Eu estava trocando mensagens de texto com minha irmã recentemente e ela mencionou a “turnê de Natal” deles. Imediatamente me senti ansioso.
Eu não quero separá-lo. Todos envelhecemos e sei que chegará um dia em que não poderemos mais viajar. Eu não quero me arrepender.
Amigos sugeriram que eu dissesse a ele que estávamos viajando nas férias e que não estaríamos disponíveis. Eu não quero mentir. Quais são seus pensamentos?
– Irmãs em conflito
Querida irmã: Você está certo – dizer a verdade é a melhor opção. Mas concentre-se no que é verdade sobre você: você vê suas habilidades mudando; Você o ama e quer passar mais tempo com ele; E você tem que tirar um ano de folga neste Natal.
Às vezes, as tradições surgem sem a nossa intenção. Um padrão se torna algo que “sempre fazemos”. Não há problema em interromper o padrão com um pedido, uma necessidade ou simplesmente uma pausa
Caro Érico: Recentemente estabeleci limites com um amigo que me revelaria sobre outro amigo dele, que mal conheço.
Pedi-lhes que parassem com esse outro processo de amizade comigo; Parecia tóxico.

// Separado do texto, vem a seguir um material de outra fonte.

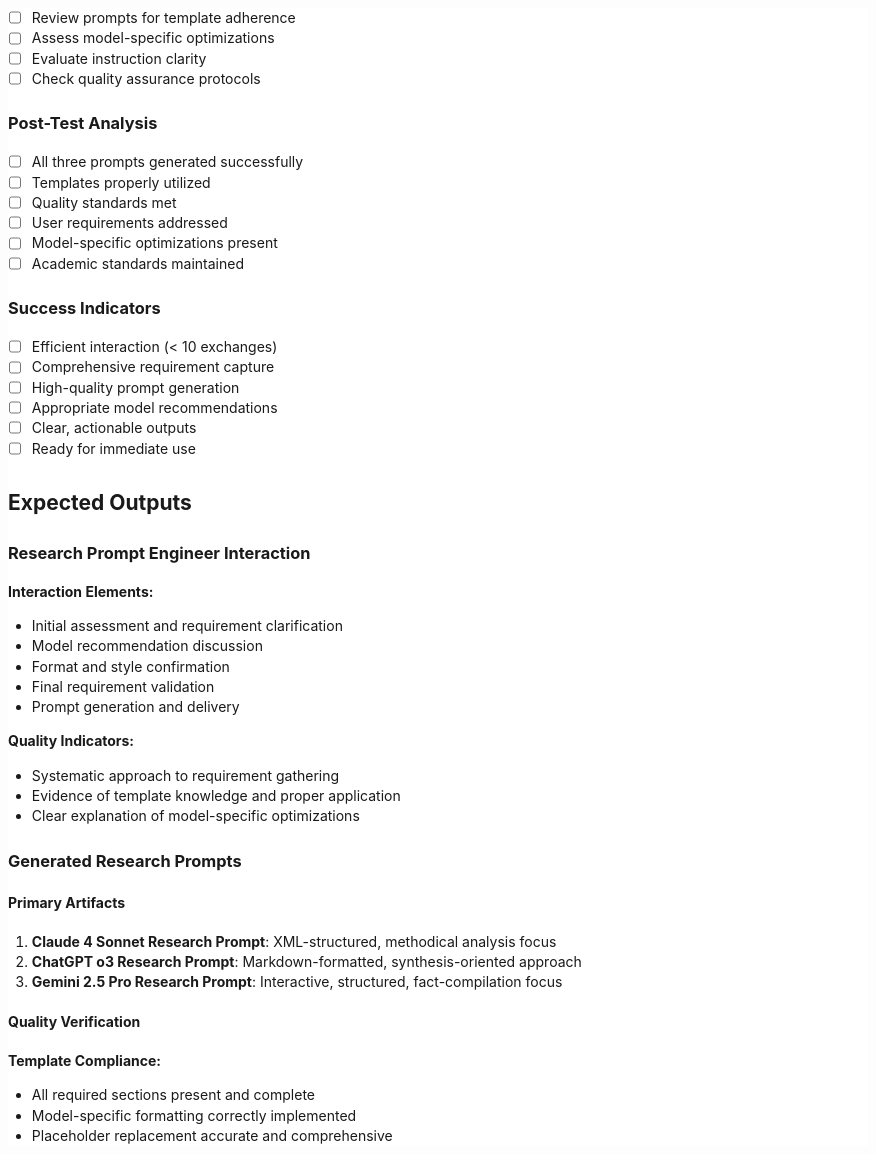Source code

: - [ ] Review prompts for template adherence
- [ ] Assess model-specific optimizations
- [ ] Evaluate instruction clarity
- [ ] Check quality assurance protocols

### Post-Test Analysis

- [ ] All three prompts generated successfully
- [ ] Templates properly utilized
- [ ] Quality standards met
- [ ] User requirements addressed
- [ ] Model-specific optimizations present
- [ ] Academic standards maintained

### Success Indicators

- [ ] Efficient interaction (< 10 exchanges)
- [ ] Comprehensive requirement capture
- [ ] High-quality prompt generation
- [ ] Appropriate model recommendations
- [ ] Clear, actionable outputs
- [ ] Ready for immediate use

## Expected Outputs

### Research Prompt Engineer Interaction

**Interaction Elements:**

- Initial assessment and requirement clarification
- Model recommendation discussion
- Format and style confirmation
- Final requirement validation
- Prompt generation and delivery

**Quality Indicators:**

- Systematic approach to requirement gathering
- Evidence of template knowledge and proper application
- Clear explanation of model-specific optimizations

### Generated Research Prompts

#### Primary Artifacts

1. **Claude 4 Sonnet Research Prompt**: XML-structured, methodical analysis focus
2. **ChatGPT o3 Research Prompt**: Markdown-formatted, synthesis-oriented approach
3. **Gemini 2.5 Pro Research Prompt**: Interactive, structured, fact-compilation focus

#### Quality Verification

**Template Compliance:**

- All required sections present and complete
- Model-specific formatting correctly implemented
- Placeholder replacement accurate and comprehensive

Eu disse a eles que me sinto mal por passarmos tão pouco tempo conversando sobre alguém juntos, quando podemos conversar e apoiar um ao outro.
Meu amigo respondeu me interrompendo. Eles disseram que se sentiram oprimidos por não conseguirem processar suas outras amizades comigo. Pelo que eu sei, eles não culpam os outros por essas amizades tóxicas porque elas sobrecarregam as nossas amizades.
Tenho me sentido triste e chateado. Sinto-me julgado por estabelecer limites. Sinto-me aliviado por não precisar mais ouvir a amizade tóxica do meu amigo. Estou chocado que meu amigo normalmente autoconsciente não perceba que está me usando para terapia gratuita.
Estou de luto pelo que parece ser o fim de uma amizade íntima. Gostaria de conversar com eles sobre isso, mas estou respeitando os limites deles no texto que enviaram que não quer ir e voltar no assunto.
Quero ser transparente nas minhas amizades e não falar das pessoas a menos que elas estejam presentes. Estou passando por momentos tristes de luto por essa perda e preciso conversar sobre isso, mas não consigo resolver isso diretamente com meu amigo. Tenho um lugar seguro para chorar e voltarei para lá.
Gostaria de saber se você tem alguma ideia útil para esclarecer essa situação.
– Despeje e depois despeje
Querido largado, depois largado: Sua carta retrata alguém (você) que é bastante consciente emocionalmente, que tem os recursos e opções para processar e que está disposto a assumir a responsabilidade pelo que está do seu lado na estrada. Isto é o que todos devemos aspirar. E não é de admirar que seu amigo ache uma ótima pessoa para conversar.
Mas parece que seu amigo ainda não tem muitas dessas qualidades. Assim como a resposta dele.
Agora, existe um mundo onde seu amigo pensa que você mudou as regras da amizade com seu pedido. Seu amigo pode pensar que o que torna sua amizade tão especial é que ele pode conversar com você sobre essas chamadas outras amizades tóxicas.
Mas a amizade é um prado que encontramos no meio. Um amplo espaço no meio; Nem sempre é 50/50. Mas se um homem se afastar e disser: “Venha por aqui”, não adiantará nada.
Pergunte a si mesmo quais são suas expectativas e esperanças. Em um mundo ideal, você seria capaz de ter uma conversa madura e autoconsciente com seu amigo. A sua parte triste pode admitir que você também tinha expectativas em relação à sua amizade que não correspondiam à realidade.
Você não está errado em manter seus limites ou criar uma dinâmica saudável, mas tem alguma margem de manobra para libertar seu amigo dessas expectativas.